Пять лет на автозаводе и были моим журналистским университетом. Кроме заводской газеты писал в «Комсомолец». Совет человека в чёрном морском кителе пригодился. Потом работал в молодёжных журналах, в «Крокодиле», писал рассказы, фельетоны. Были будни, и были праздники.

И всё больше и больше отдалялся я от тех дней, когда ходил в шинели. И тем чаще и чаще стал вспоминать военные годы и своих товарищей.

Остывали камни — воспалялась память.

Сначала, в первую послевоенную пору, события войны были ещё близко, мы не успели отойти от них. Не улеглись, не отстоялись впечатления.

Потом события ушли в прошлое и стали видеться с расстояния. Открылась панорама. И стала захватывать, волновать. И всё в ней знакомо-знакомо. До замирания духа. До боли. До вскрика.

Рассматривая её, разглядывая памятные высотки, деревни, перелески, ветряки, стога сена, водокачки, противотанковые рвы, часовенки и камни-валуны у дорог, — снова и снова переживает фронтовик войну. И ничто не забылось. И не стёрло время ни лиц боевых друзей, ни дат, ни последовательности событий.

Однажды я решил отложить на время репортажи, рассказы, фельетоны и написать повесть о «спецах» и о войне.

Эту повесть я назвал «Песня о тёплом ветре», она вышла в 1966 году. И на первой же встрече с читателями я понял, что темы только коснулся.

А происходила эта встреча в родной, знакомой мне обстановке — в арматурном цехе автозавода имени Лихачёва.

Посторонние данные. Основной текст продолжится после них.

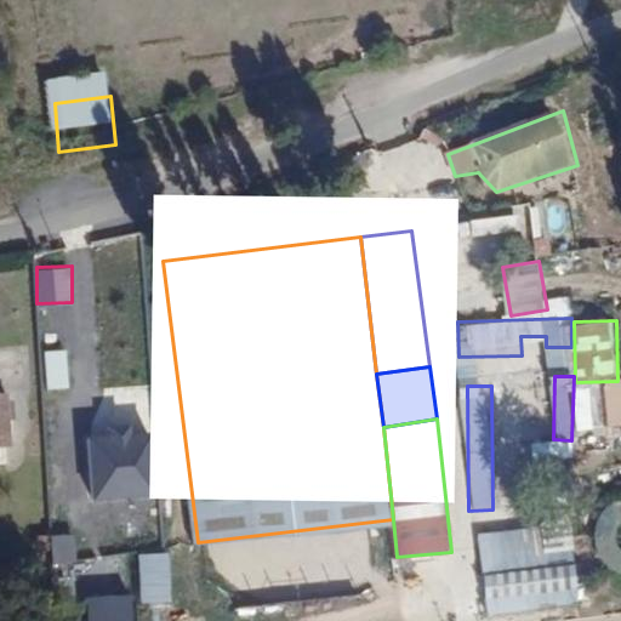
[(158,429),(95,434),(100,500),(163,495),(158,429)]
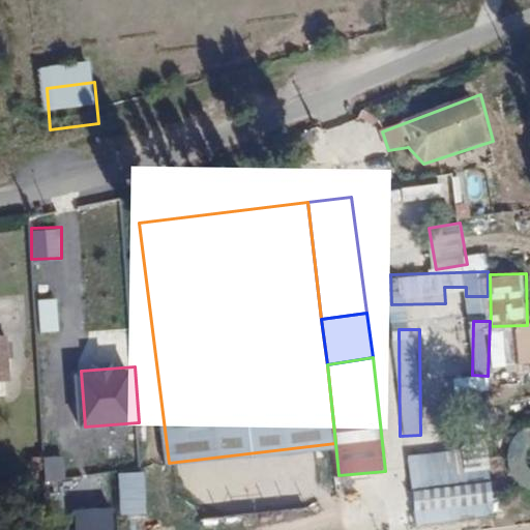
[(529,422),(519,430),(512,439),(508,450),(508,462),(511,473),(519,482),(528,490),(529,490),(529,422)]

Меня очень ободрило тёплое отношение читателей к людям, о которых я рассказал, их интерес к описанным в повести событиям и озадачили вопросы:

— Будет ли продолжение? Что произошло с героями дальше?

Эти же вопросы я прочитал в письмах-откликах. Ответить на них я не мог. Когда я писал повесть, о судьбах прототипов её героев мне известно было очень мало. Я знал только тех, с кем вместе попал на фронт.

И я подумал, что рано или поздно мне придётся вернуться к тем же событиям и написать вещь строго документальную. С продолжением. С доведением рассказа до наших дней.